In an effort to raise greater awareness for animal-rescue and pet adoption, Harris will host the first annual 2012 Woofstock at the Fontanel Mansion, in Nashville, on August 18. All proceeds will benefit Bonaparte’s Retreat.

This all-day concert event (10 a.m. to 4 p.m.) includes performers Emmylou Harris, Buddy Miller and Shawn Camp, among various others. Admission is open to the public and tickets can be purchased in the form of a $20 donation, which will be collected at the gate the day of the event. Children twelve and under will be admitted for free. All proceeds will benefit Bonaparte’s Retreat.

We recently chatted with Emmy about the event and the issue of dog rescue.

What was the inspiration for Woofstock?

Well, we have a pet adoption event that’s in its third year now called Miracle on Music Row, where we have music and auction items and a parade. At the last event I was in a convertible holding this poor dog that was up for adoption that had been tied to a trailer for twelve years. He had been blind his whole life. Bonaparte’s Retreat ended up adopting him, by the way. So I’m holding this dog and we’re driving down the road and there’s a guy in a wheelchair with his little Chihuahua and he’s wheeling along and he says, “You need to have an event and call it Woofstock.” I swear to you!

And I thought, “What a great idea.” But then we saw that Woofstock is all over the country. So, because of the generosity of the Mandrells offering Fontanel, it became Woofstock at Fontanel.

Bonaparte’s Retreat seems to be very involved in educating the public about animal rescue. Has awareness increased?

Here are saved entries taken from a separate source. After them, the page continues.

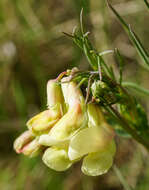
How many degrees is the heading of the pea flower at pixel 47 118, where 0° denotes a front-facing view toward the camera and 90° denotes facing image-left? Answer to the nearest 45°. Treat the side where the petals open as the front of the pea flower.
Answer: approximately 90°

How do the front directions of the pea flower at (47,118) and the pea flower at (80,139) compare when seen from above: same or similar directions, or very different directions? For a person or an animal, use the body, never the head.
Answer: same or similar directions
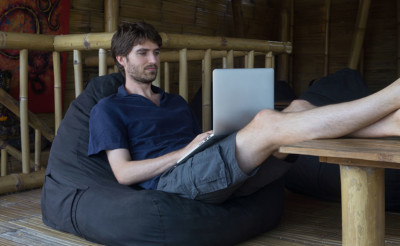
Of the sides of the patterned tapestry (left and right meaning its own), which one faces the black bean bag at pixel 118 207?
front

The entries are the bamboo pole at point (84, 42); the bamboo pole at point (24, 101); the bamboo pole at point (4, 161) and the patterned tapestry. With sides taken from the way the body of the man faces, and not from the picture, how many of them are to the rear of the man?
4

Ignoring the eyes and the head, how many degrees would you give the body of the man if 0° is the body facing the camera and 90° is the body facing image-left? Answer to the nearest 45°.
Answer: approximately 315°

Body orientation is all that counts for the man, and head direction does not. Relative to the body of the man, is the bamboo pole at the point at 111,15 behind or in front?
behind

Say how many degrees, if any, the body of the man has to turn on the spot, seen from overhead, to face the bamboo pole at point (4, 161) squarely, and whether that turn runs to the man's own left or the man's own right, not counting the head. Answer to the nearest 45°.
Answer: approximately 180°

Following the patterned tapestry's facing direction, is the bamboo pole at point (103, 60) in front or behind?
in front

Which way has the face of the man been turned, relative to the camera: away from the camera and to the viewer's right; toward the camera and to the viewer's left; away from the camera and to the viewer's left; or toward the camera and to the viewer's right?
toward the camera and to the viewer's right

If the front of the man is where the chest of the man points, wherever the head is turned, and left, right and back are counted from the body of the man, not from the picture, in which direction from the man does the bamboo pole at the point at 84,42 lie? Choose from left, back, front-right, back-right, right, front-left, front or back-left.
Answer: back

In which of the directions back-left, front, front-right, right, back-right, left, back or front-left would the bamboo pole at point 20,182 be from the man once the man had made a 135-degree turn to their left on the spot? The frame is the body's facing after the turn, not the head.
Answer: front-left

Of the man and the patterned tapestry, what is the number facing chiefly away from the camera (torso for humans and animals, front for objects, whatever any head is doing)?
0

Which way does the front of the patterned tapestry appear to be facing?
toward the camera

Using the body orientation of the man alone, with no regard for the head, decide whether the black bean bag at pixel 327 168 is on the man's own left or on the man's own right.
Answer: on the man's own left

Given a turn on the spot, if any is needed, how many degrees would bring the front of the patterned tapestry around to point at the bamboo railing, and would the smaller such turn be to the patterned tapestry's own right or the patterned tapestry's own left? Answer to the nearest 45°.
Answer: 0° — it already faces it

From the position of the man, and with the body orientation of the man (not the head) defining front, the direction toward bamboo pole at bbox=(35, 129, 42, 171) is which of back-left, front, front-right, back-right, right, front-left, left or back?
back
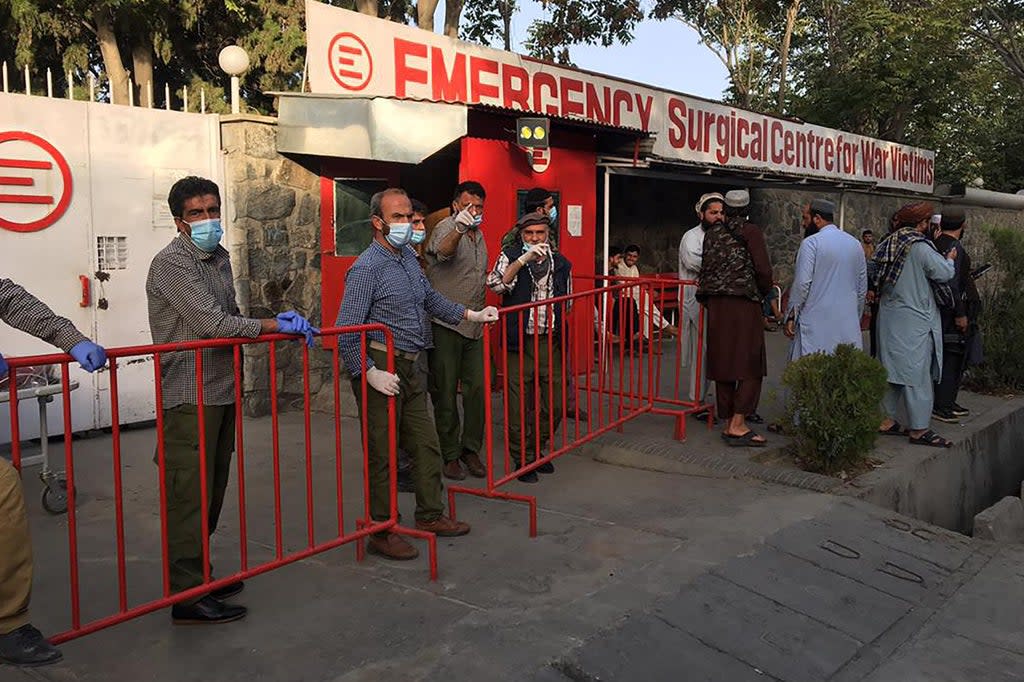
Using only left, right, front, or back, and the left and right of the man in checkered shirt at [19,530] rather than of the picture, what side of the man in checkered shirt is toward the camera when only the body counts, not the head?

I don’t know. I think it probably has. I mean, of course, I’m still right at the front lines at Metro Nashville Animal Control Services. There are close to a thousand animals. It’s just endless, the flow of unwanted dogs and cats. So obviously, people aren’t spaying and neutering. But we have to think positively and do positively. We have to try to get low-cost spaying and neutering and educate people and make it the hip thing to do, but also make it easy. We probably need more PSA’s [pet shelters].